With Queens Hard-Hit By Coronavirus, Catholic School Educators Provide Families With Groceries

Tags: Currents Brooklyn, NY, Catholic Education, Crux, Faith, Inspiration, Queens, NY

By Emily Drooby

Cereal, toilet paper and noodles were all part of donations and help going to the homes of families whose children attend Our Lady of Sorrows Catholic Academy.

Our Lady of Sorrows Catholic Academy is located in Corona, Queens, one of the neighborhoods hit hardest by the coronavirus. Principal Cristina Ann Cruz and teachers are stepping in to help those in their school community that have been affected.

As of when this report was filed, City data showed about 49% of people tested positive in that neighborhood’s zip code, the largest number anywhere in New York. Many of the surrounding Queen’s neighborhoods that the school services also had high numbers.

The school has had at least 90 students and family members who’ve come down with the disease, and at least 70 percent of their families have lost at least part of their incomes.

“In times of crisis, I would hope and pray that someone would step up to the plate,” Cristina told Currents News. “It’s paying it forward, giving without asking for anything in return. It’s knowing your kids, it’s knowing your community.”

Cristina and her staff did step up to the plate, organizing an ongoing food drive. They used teachers who were already communicating with families because of school to figure out what the need was.

“She told us to check to see if anybody has a need, so we went to them privately and they let us know what is going on and that they did have the need, which is hard,” explained teacher Maureen Sheehan. “A lot of people have such pride, but we have to help each other.”

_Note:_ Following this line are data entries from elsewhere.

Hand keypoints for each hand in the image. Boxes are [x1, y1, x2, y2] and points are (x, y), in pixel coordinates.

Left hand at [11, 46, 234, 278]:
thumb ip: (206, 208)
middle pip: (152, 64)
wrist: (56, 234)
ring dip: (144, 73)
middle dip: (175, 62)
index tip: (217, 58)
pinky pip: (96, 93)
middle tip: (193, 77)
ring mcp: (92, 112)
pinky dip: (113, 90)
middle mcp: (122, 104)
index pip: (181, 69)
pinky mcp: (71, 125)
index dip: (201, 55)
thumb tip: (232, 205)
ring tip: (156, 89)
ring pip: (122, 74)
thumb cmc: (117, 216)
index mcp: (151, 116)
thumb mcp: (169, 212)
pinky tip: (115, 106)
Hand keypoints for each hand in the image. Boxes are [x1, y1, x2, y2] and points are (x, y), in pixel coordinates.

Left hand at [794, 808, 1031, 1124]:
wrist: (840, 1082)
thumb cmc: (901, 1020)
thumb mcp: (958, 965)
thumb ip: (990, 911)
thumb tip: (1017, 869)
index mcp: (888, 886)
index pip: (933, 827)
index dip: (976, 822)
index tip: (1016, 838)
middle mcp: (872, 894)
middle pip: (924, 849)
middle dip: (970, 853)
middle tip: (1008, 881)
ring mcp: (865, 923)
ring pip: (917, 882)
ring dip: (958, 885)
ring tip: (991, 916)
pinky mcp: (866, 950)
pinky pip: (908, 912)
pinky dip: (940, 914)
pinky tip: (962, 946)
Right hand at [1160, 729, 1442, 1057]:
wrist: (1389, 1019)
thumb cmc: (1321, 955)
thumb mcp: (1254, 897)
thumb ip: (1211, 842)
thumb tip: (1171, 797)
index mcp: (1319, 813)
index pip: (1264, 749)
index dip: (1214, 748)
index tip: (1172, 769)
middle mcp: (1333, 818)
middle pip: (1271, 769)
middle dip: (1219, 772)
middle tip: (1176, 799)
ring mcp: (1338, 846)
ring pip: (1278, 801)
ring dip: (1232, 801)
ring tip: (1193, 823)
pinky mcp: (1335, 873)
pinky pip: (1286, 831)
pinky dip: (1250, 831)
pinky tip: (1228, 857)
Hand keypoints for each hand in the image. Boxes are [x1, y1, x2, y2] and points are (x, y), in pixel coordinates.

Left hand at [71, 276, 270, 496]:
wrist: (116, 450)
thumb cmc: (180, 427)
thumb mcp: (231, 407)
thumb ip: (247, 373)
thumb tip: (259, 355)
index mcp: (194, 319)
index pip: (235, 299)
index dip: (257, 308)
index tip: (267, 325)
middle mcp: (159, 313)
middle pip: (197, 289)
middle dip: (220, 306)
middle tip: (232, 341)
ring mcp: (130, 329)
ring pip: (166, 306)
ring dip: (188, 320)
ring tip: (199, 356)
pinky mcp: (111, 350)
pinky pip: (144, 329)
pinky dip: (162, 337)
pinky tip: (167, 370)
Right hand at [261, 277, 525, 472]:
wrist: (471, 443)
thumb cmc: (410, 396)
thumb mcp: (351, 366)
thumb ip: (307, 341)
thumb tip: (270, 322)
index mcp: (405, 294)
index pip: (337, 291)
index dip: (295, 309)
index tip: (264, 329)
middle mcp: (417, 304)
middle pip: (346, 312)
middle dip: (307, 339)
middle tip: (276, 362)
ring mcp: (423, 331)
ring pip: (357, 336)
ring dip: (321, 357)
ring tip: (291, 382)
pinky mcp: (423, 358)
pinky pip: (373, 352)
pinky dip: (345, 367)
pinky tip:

The school accepted monetary donations through a crowdfunding site, and raised about $5,000. They also have been accepting food and money donations from local businesses, non-profits and individual donors.

They’ve been holding their food drive twice a week. Staff risks their own health to come build and deliver the boxes to their students.

“It’s very personal, personal is the only word I can use, it’s very personal to us now it’s helping this community, which is our community,” said Sheehan.

It has become more than just a box of food. It’s hope. It’s a sense of community. It’s love.

“I am feeling so happy, because I see them so happy and, say, Thank you, thank you,'” explained teaching assistant Viviana Jerez said,

Since March, the school has handed out hundreds of boxes.